Ce n'est donc que s'il avait demandé en temps utile le bénéfice de la déduction "en cascade" prévue par l'article L. 77 alinéa 1 du livre des procédures fiscales dans sa rédaction applicable en l'espèce que le contribuable ayant fait l'objet d'une vérification simultanée de la taxe sur la valeur ajoutée et de l'impôt sur le revenu aurait, dans le cas susmentionné, été en droit d'obtenir la déduction du rappel de taxe sur la valeur ajoutée au titre d'un exercice du résultat imposable du même exercice.
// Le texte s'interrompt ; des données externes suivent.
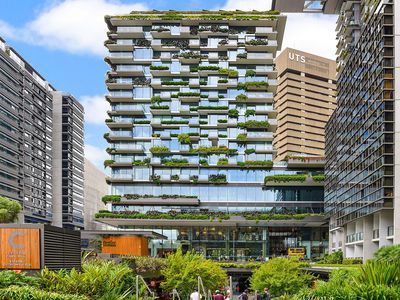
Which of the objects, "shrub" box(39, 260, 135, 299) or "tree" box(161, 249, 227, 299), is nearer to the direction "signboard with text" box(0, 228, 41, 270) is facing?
the shrub

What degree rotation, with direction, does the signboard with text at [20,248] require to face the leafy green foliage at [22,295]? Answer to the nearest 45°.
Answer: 0° — it already faces it

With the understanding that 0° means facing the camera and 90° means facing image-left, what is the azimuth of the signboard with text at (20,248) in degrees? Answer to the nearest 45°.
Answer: approximately 0°

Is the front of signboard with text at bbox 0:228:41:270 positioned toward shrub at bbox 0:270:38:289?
yes

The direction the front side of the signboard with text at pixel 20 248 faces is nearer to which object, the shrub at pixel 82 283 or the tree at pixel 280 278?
the shrub
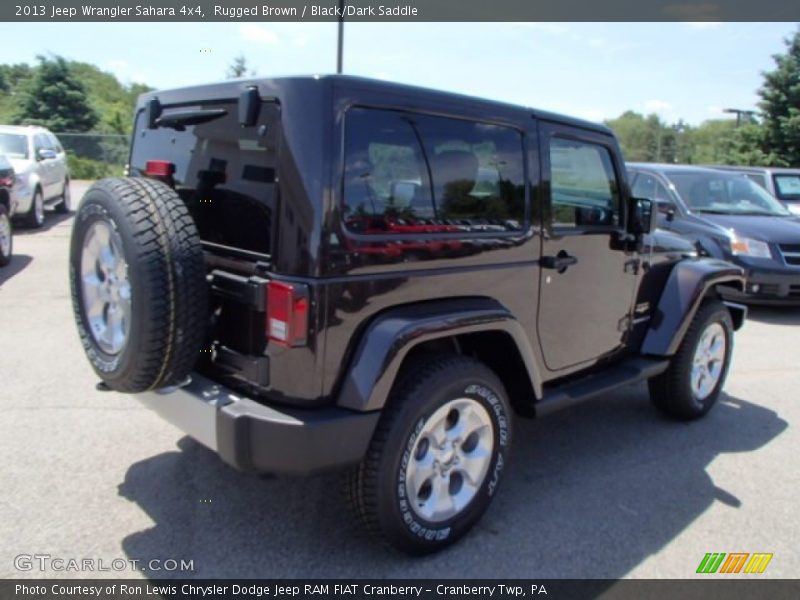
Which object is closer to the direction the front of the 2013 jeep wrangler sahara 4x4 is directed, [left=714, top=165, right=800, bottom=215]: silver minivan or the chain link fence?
the silver minivan

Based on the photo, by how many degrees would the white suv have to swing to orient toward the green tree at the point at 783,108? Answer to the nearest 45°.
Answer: approximately 135° to its left

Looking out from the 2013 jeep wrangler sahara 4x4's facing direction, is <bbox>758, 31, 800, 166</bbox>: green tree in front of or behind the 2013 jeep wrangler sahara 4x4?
in front

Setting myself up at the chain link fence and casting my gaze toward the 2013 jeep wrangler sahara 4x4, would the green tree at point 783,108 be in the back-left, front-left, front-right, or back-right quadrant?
front-left

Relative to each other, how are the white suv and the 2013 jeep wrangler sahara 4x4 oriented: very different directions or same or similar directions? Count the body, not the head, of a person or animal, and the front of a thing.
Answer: very different directions

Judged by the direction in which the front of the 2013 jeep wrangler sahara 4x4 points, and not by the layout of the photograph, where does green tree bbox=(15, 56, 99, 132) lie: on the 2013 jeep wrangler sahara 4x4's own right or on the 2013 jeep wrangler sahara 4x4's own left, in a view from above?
on the 2013 jeep wrangler sahara 4x4's own left

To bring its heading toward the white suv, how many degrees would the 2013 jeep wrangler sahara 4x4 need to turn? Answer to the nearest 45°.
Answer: approximately 90° to its left

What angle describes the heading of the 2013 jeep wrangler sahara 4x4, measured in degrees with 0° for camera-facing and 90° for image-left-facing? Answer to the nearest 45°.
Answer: approximately 225°

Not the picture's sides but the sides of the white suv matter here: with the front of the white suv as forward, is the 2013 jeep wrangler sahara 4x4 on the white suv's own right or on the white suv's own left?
on the white suv's own left

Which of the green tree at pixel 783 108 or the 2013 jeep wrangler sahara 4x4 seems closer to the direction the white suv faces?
the 2013 jeep wrangler sahara 4x4
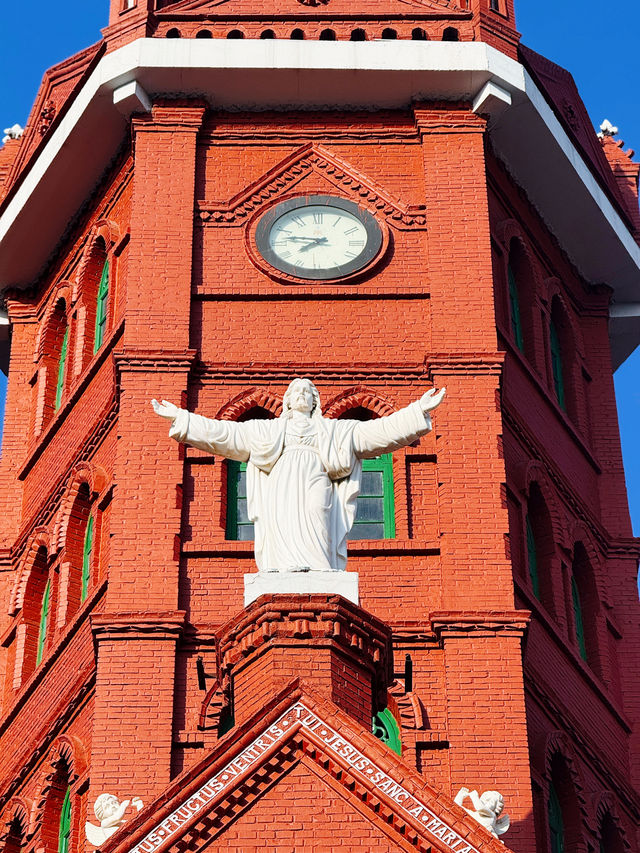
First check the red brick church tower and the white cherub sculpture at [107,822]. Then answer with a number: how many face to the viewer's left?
0

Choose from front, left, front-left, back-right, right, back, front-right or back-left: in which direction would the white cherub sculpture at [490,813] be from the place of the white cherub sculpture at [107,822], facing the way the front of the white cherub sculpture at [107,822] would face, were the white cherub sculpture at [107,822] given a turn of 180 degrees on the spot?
back-right

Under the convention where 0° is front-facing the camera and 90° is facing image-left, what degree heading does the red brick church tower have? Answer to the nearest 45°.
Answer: approximately 0°

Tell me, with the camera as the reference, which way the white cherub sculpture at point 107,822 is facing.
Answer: facing the viewer and to the right of the viewer
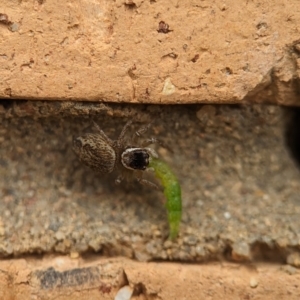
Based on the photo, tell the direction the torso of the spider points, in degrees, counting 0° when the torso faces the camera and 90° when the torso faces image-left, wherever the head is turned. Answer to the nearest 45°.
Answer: approximately 270°
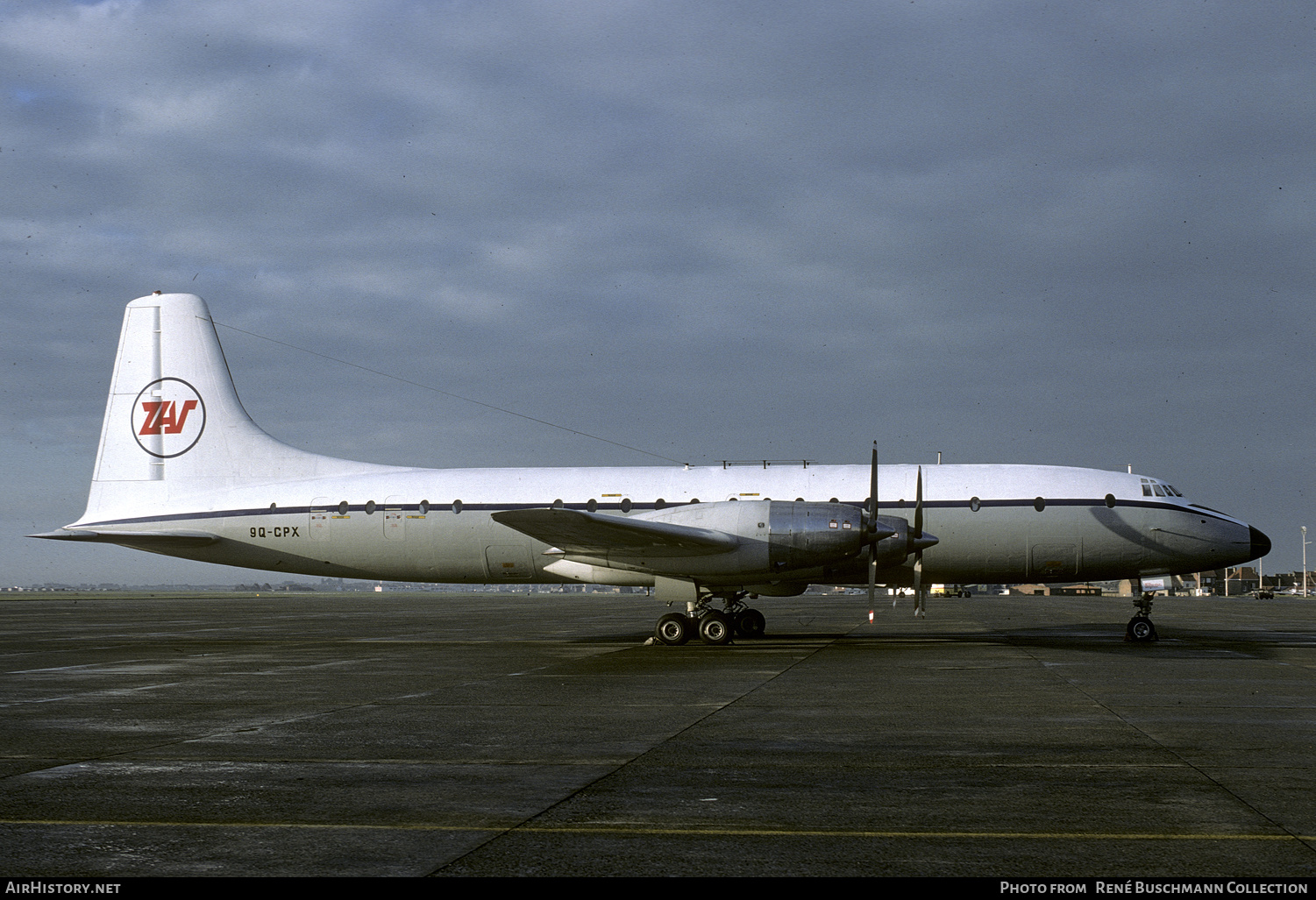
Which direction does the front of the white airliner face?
to the viewer's right
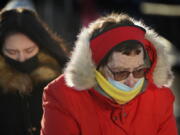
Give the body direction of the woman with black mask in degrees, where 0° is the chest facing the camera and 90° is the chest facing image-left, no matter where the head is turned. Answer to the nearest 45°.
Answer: approximately 0°

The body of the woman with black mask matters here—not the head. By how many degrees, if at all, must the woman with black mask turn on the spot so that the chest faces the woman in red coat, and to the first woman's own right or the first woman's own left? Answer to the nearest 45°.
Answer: approximately 45° to the first woman's own left
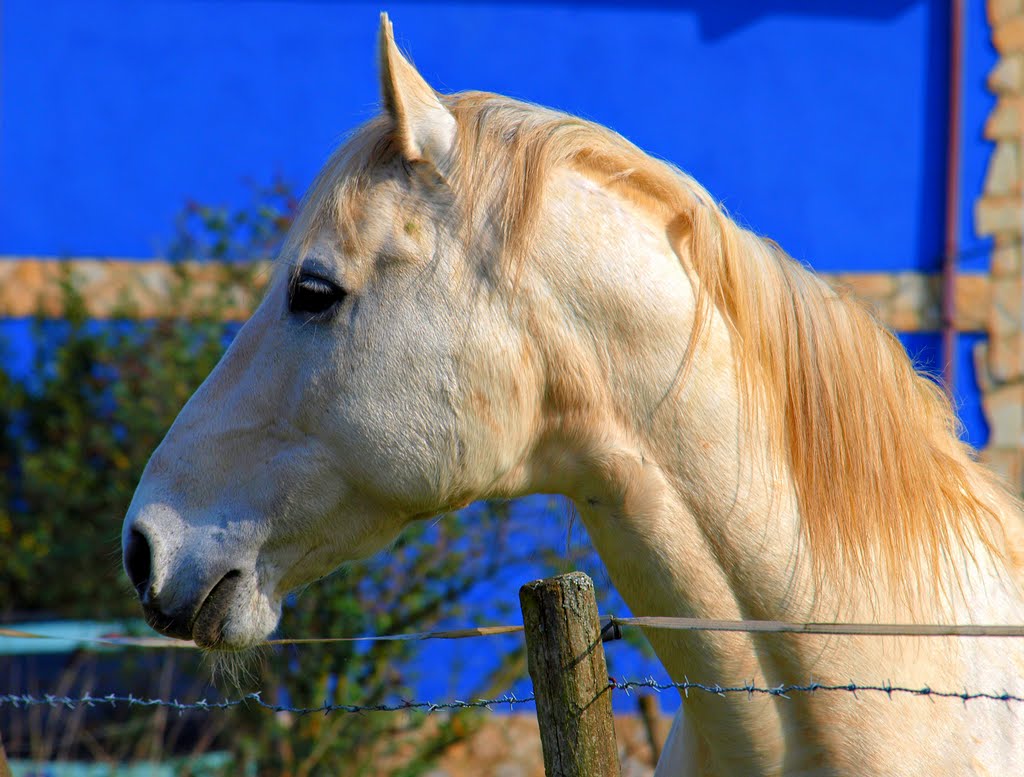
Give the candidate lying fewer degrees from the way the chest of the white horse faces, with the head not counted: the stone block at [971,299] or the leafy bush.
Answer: the leafy bush

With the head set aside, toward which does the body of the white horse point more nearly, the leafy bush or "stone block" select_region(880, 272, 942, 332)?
the leafy bush

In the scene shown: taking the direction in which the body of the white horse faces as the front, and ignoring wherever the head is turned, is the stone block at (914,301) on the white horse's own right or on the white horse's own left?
on the white horse's own right

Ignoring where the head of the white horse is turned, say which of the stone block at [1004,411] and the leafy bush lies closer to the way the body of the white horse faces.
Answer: the leafy bush

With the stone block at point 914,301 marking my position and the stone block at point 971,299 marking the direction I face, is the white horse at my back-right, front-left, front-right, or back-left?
back-right

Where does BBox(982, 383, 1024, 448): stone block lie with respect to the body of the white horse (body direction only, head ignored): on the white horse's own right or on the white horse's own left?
on the white horse's own right

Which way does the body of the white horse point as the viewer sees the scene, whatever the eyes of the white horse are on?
to the viewer's left
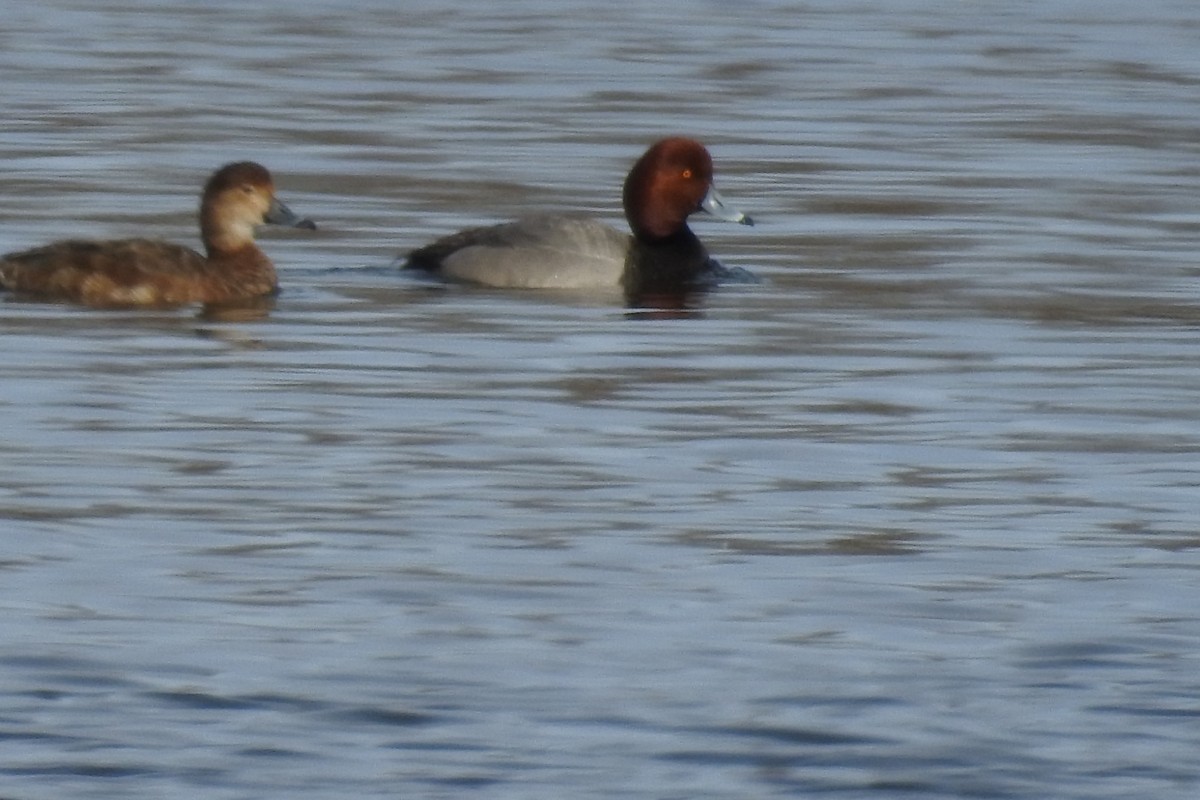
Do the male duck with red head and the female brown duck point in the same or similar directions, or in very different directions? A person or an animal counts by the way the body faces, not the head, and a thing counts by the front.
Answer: same or similar directions

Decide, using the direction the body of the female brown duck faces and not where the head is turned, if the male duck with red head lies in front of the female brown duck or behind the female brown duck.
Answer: in front

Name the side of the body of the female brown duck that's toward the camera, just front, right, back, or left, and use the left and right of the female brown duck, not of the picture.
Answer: right

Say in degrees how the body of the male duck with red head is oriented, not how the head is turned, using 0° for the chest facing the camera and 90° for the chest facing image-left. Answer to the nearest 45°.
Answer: approximately 270°

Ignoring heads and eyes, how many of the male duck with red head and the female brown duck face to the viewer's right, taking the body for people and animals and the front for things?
2

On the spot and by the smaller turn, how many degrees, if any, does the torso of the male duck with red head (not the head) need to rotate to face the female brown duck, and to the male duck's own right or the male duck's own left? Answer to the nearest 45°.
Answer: approximately 135° to the male duck's own right
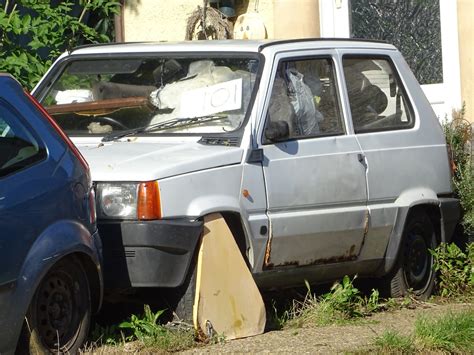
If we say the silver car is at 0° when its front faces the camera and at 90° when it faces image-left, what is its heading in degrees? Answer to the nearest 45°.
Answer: approximately 45°

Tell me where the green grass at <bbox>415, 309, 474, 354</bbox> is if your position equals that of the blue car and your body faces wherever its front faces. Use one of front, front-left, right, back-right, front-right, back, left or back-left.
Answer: back-left

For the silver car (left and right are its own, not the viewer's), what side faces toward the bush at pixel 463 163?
back

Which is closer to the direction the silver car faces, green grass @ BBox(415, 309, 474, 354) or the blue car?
the blue car

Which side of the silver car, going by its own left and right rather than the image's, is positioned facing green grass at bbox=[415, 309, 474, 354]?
left

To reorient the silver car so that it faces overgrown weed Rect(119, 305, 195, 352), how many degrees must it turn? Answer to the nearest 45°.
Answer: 0° — it already faces it

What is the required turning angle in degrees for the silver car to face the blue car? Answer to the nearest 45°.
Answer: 0° — it already faces it
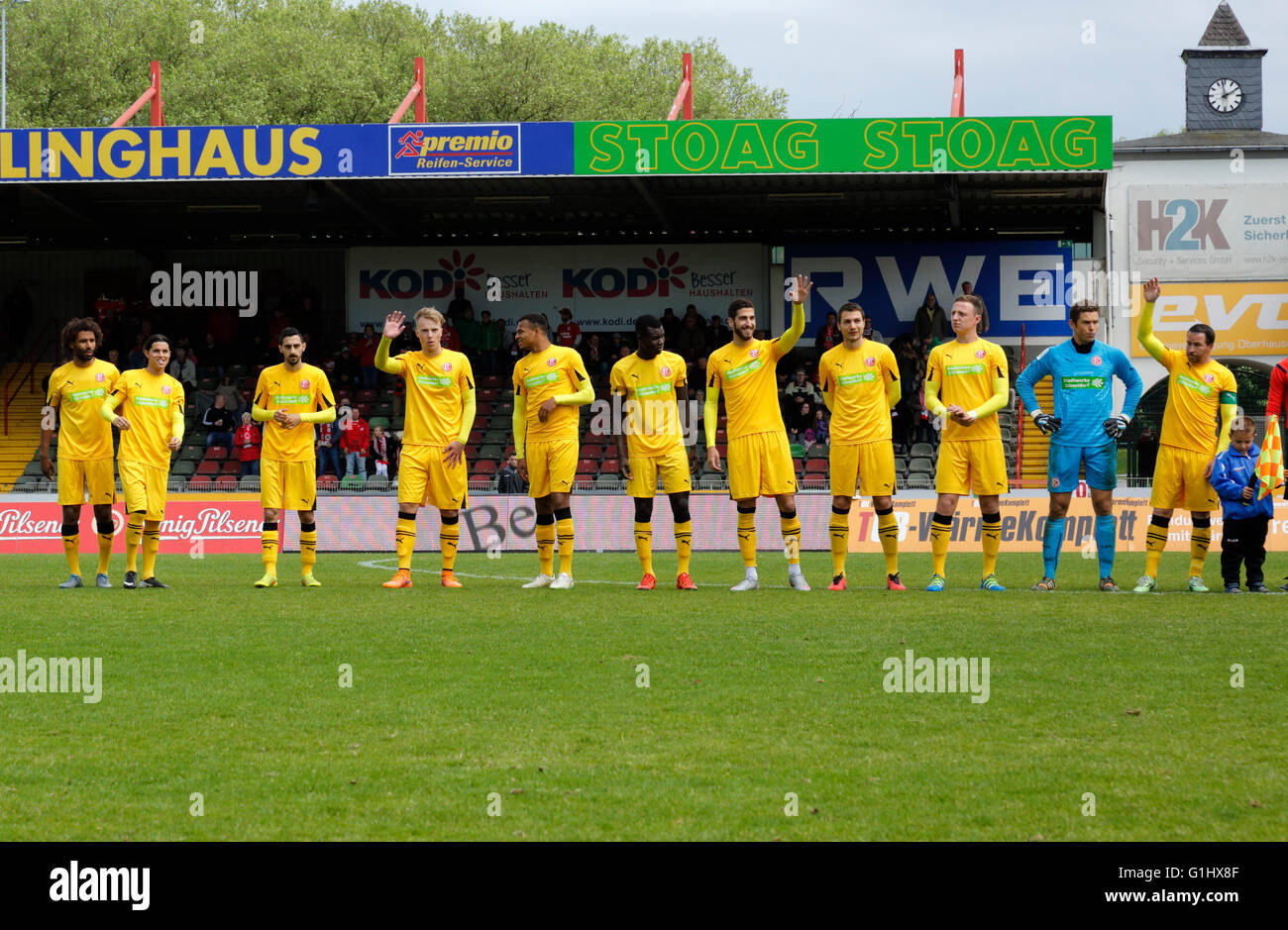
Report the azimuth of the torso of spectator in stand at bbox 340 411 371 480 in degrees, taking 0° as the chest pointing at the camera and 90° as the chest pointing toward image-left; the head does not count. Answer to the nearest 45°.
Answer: approximately 0°

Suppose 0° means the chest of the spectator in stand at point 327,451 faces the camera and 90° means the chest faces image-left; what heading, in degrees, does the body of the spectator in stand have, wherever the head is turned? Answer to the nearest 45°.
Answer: approximately 0°

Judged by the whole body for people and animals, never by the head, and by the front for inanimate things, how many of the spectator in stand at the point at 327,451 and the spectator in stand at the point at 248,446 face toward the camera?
2

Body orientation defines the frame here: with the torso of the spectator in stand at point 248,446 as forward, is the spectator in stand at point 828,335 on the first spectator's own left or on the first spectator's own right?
on the first spectator's own left

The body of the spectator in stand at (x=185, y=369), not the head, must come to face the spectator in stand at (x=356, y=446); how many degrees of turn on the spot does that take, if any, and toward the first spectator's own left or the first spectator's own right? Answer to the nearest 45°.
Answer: approximately 45° to the first spectator's own left

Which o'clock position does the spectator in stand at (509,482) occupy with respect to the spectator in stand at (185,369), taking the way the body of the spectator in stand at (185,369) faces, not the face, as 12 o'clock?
the spectator in stand at (509,482) is roughly at 11 o'clock from the spectator in stand at (185,369).

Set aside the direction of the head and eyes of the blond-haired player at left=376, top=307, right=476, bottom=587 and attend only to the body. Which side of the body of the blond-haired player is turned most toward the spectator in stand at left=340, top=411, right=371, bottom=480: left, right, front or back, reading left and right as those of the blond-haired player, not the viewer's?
back
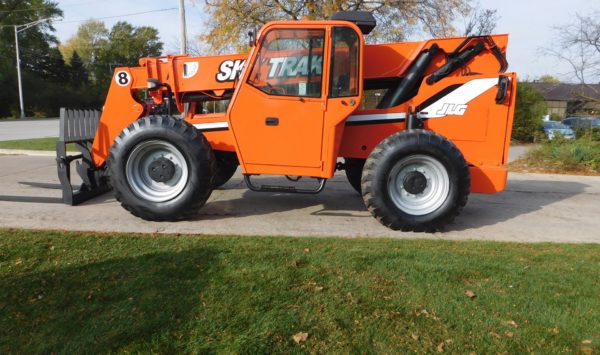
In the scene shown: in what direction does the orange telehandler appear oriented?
to the viewer's left

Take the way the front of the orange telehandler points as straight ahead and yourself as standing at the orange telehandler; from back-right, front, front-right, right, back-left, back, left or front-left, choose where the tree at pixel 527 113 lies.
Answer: back-right

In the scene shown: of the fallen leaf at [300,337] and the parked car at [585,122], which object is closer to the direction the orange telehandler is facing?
the fallen leaf

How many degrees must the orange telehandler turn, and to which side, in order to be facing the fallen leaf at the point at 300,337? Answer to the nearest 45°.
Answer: approximately 90° to its left

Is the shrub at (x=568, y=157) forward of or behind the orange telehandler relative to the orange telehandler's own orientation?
behind

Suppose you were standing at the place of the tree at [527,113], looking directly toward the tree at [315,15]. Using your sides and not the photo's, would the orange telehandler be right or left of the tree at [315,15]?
left

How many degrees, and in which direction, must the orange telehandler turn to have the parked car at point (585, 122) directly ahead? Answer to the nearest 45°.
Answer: approximately 135° to its right

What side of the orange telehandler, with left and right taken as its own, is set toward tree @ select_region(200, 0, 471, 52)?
right
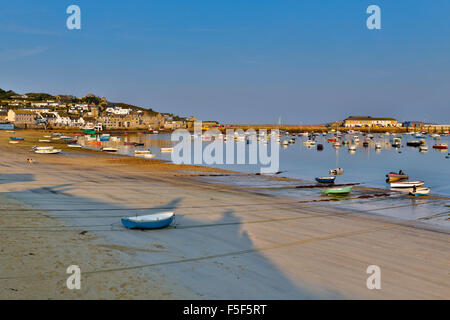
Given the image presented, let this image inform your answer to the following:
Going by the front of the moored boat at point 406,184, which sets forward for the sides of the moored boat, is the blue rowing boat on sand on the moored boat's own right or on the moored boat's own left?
on the moored boat's own right

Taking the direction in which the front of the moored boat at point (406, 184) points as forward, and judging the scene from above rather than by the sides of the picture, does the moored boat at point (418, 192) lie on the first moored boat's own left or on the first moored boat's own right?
on the first moored boat's own right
En l'absence d'une telle demande, ce rappel n'est déductible que du résultat de l'exercice au cours duquel il a été mis en recouvrement, par application de l'article 39-1-4° du code général des impôts.
Le présent avis sera notifié au ministre délégué auprès du ministre de l'économie, des finances et du budget, chargé du budget, au Président du tribunal administratif de Dijon et à M. X... et sera publié au Journal Officiel de la République française.